1 Fetal Circulation
II. OVERVIEW OF THE FETAL CIRCULATION
Fetal circulation is shown in Figure 1-1.
A. Oxygenation
1. Blood is oxygenated in the placenta.
2. Oxygenated blood returns to the fetus via the umbilical vein.
3. The umbilical vein courses into the hilum of the liver and joins the portal vein.
4. Umbilical venous blood is directed in part through the ductus venosus, which joins the inferior vena cava (IVC).
5. Oxygen-rich ductus venosus blood is preferentially directed into the left atrium and left heart through the foramen ovale.
6. Venous return of the left heart is composed of both ductus venosus and pulmonary venous blood.
7. The less-oxygenated blood of the liver (largely right lobe) and the superior vena cava (SVC) is directed into the right atrium and right heart.
B. Function
1. The left and right hearts function in parallel rather than in series. The left ventricle (LV) ejects largely to the coronary arteries and upper body with an arterial PaO2 (in fetal lambs) of 25 to 28 mm Hg. The right ventricle (RV) ejects largely to the lungs, the lower body, and the umbilical artery via the ductus arteriosus with an arterial PaO2 of 20 to 23 mm Hg (in fetal lambs).
2. With a high pulmonary vascular resistance, less than 20% of the cardiac output goes through the fetal lungs. This percentage increases in the third trimester.
3. The combined cardiac output of the fetal heart is 450 mL/kg per minute with increasing RV dominance through the second and third trimesters. In contrast, the combined output is 800 mL/kg per minute in the series circulation after birth.
III. THE PLACENTA
B. Function
1. The placenta provides nutrients and respiratory gas and metabolic exchange between the mother and fetus.
2. Uteroplacental flow increases during gestation in three phases as a result of vasodilation.
a.
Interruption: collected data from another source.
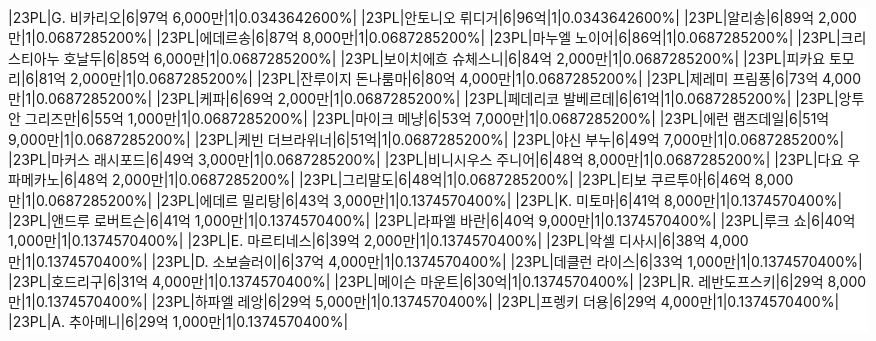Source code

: |23PL|G. 비카리오|6|97억 6,000만|1|0.0343642600%|
|23PL|안토니오 뤼디거|6|96억|1|0.0343642600%|
|23PL|알리송|6|89억 2,000만|1|0.0687285200%|
|23PL|에데르송|6|87억 8,000만|1|0.0687285200%|
|23PL|마누엘 노이어|6|86억|1|0.0687285200%|
|23PL|크리스티아누 호날두|6|85억 6,000만|1|0.0687285200%|
|23PL|보이치에흐 슈체스니|6|84억 2,000만|1|0.0687285200%|
|23PL|피카요 토모리|6|81억 2,000만|1|0.0687285200%|
|23PL|잔루이지 돈나룸마|6|80억 4,000만|1|0.0687285200%|
|23PL|제레미 프림퐁|6|73억 4,000만|1|0.0687285200%|
|23PL|케파|6|69억 2,000만|1|0.0687285200%|
|23PL|페데리코 발베르데|6|61억|1|0.0687285200%|
|23PL|앙투안 그리즈만|6|55억 1,000만|1|0.0687285200%|
|23PL|마이크 메냥|6|53억 7,000만|1|0.0687285200%|
|23PL|에런 램즈데일|6|51억 9,000만|1|0.0687285200%|
|23PL|케빈 더브라위너|6|51억|1|0.0687285200%|
|23PL|야신 부누|6|49억 7,000만|1|0.0687285200%|
|23PL|마커스 래시포드|6|49억 3,000만|1|0.0687285200%|
|23PL|비니시우스 주니어|6|48억 8,000만|1|0.0687285200%|
|23PL|다요 우파메카노|6|48억 2,000만|1|0.0687285200%|
|23PL|그리말도|6|48억|1|0.0687285200%|
|23PL|티보 쿠르투아|6|46억 8,000만|1|0.0687285200%|
|23PL|에데르 밀리탕|6|43억 3,000만|1|0.1374570400%|
|23PL|K. 미토마|6|41억 8,000만|1|0.1374570400%|
|23PL|앤드루 로버트슨|6|41억 1,000만|1|0.1374570400%|
|23PL|라파엘 바란|6|40억 9,000만|1|0.1374570400%|
|23PL|루크 쇼|6|40억 1,000만|1|0.1374570400%|
|23PL|E. 마르티네스|6|39억 2,000만|1|0.1374570400%|
|23PL|악셀 디사시|6|38억 4,000만|1|0.1374570400%|
|23PL|D. 소보슬러이|6|37억 4,000만|1|0.1374570400%|
|23PL|데클런 라이스|6|33억 1,000만|1|0.1374570400%|
|23PL|호드리구|6|31억 4,000만|1|0.1374570400%|
|23PL|메이슨 마운트|6|30억|1|0.1374570400%|
|23PL|R. 레반도프스키|6|29억 8,000만|1|0.1374570400%|
|23PL|하파엘 레앙|6|29억 5,000만|1|0.1374570400%|
|23PL|프렝키 더용|6|29억 4,000만|1|0.1374570400%|
|23PL|A. 추아메니|6|29억 1,000만|1|0.1374570400%|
The first phase may occur within days or weeks of pregnancy.
b. The second phase occurs with development of intravillous spaces.
c. The third phase occurs during rapid fetal growth after 30 weeks. This corresponds with a change in uterine blood flow from less than 1% of the maternal cardiac output to 16% to 25% near term.
a. Complete fetoplacental circulation is established around the start of the fifth week after conception.
b. Fetoplacental blood flow, like uteroplacental flow, exponentially increases throughout gestation.
c. Placental blood volume is approximately 30% of the combined fetal cardiac output between 20 weeks and term.
a. In the first trimester, umbilical artery Doppler flow studies have demonstrated a gestational-age-dependent fall in placental resistance, with essentially no forward diastolic flow in the late first trimester.
b. In the second and third trimesters, Doppler flow studies indicate increasing flow velocities in diastole in keeping with the decreasing placental resistance.
IV. FETAL SHUNTS
A. Ductus venosus (Fig. 1-3)
1. The ductus venosus provides access for much of the highly oxygenated blood from the umbilical vein to the fetal IVC, which streams preferentially into the left atrium as a consequence of the IVC’s central position and relationship with the foramen ovale, septum primum, and septum secundum.
2. On Doppler flow interrogation in the fetus, the ductus venosus can be readily identified by the flow acceleration that occurs within its lumen.
a. It has the highest flow velocities observed in the systemic venous system.
b. Its pattern of flow is phasic but continuously antegrade, with the lowest velocity during atrial contraction.
3. Absence (or agenesis) of the ductus venosus.
a. The umbilical vein may connect with the portal venous system, another systemic vein such as the IVC, or the right atrium itself.
b. At least in the latter two conditions, a high cardiac output state often develops in the fetus, suggesting that the ductus venosus in some way regulates the umbilical venous return.
4. Ductus venosus patterns change in the context of evolving fetal heart failure. These suggest a protective mechanism that prevents modestly elevated central venous pressures from significantly influencing the critical umbilical venous return.
a. Flow patterns show gradual reduction in forward velocities during atrial systole in the ductus venosus.
b. Flow patterns show ultimate development of a wave reversal that usually occurs before the development of umbilical venous notching.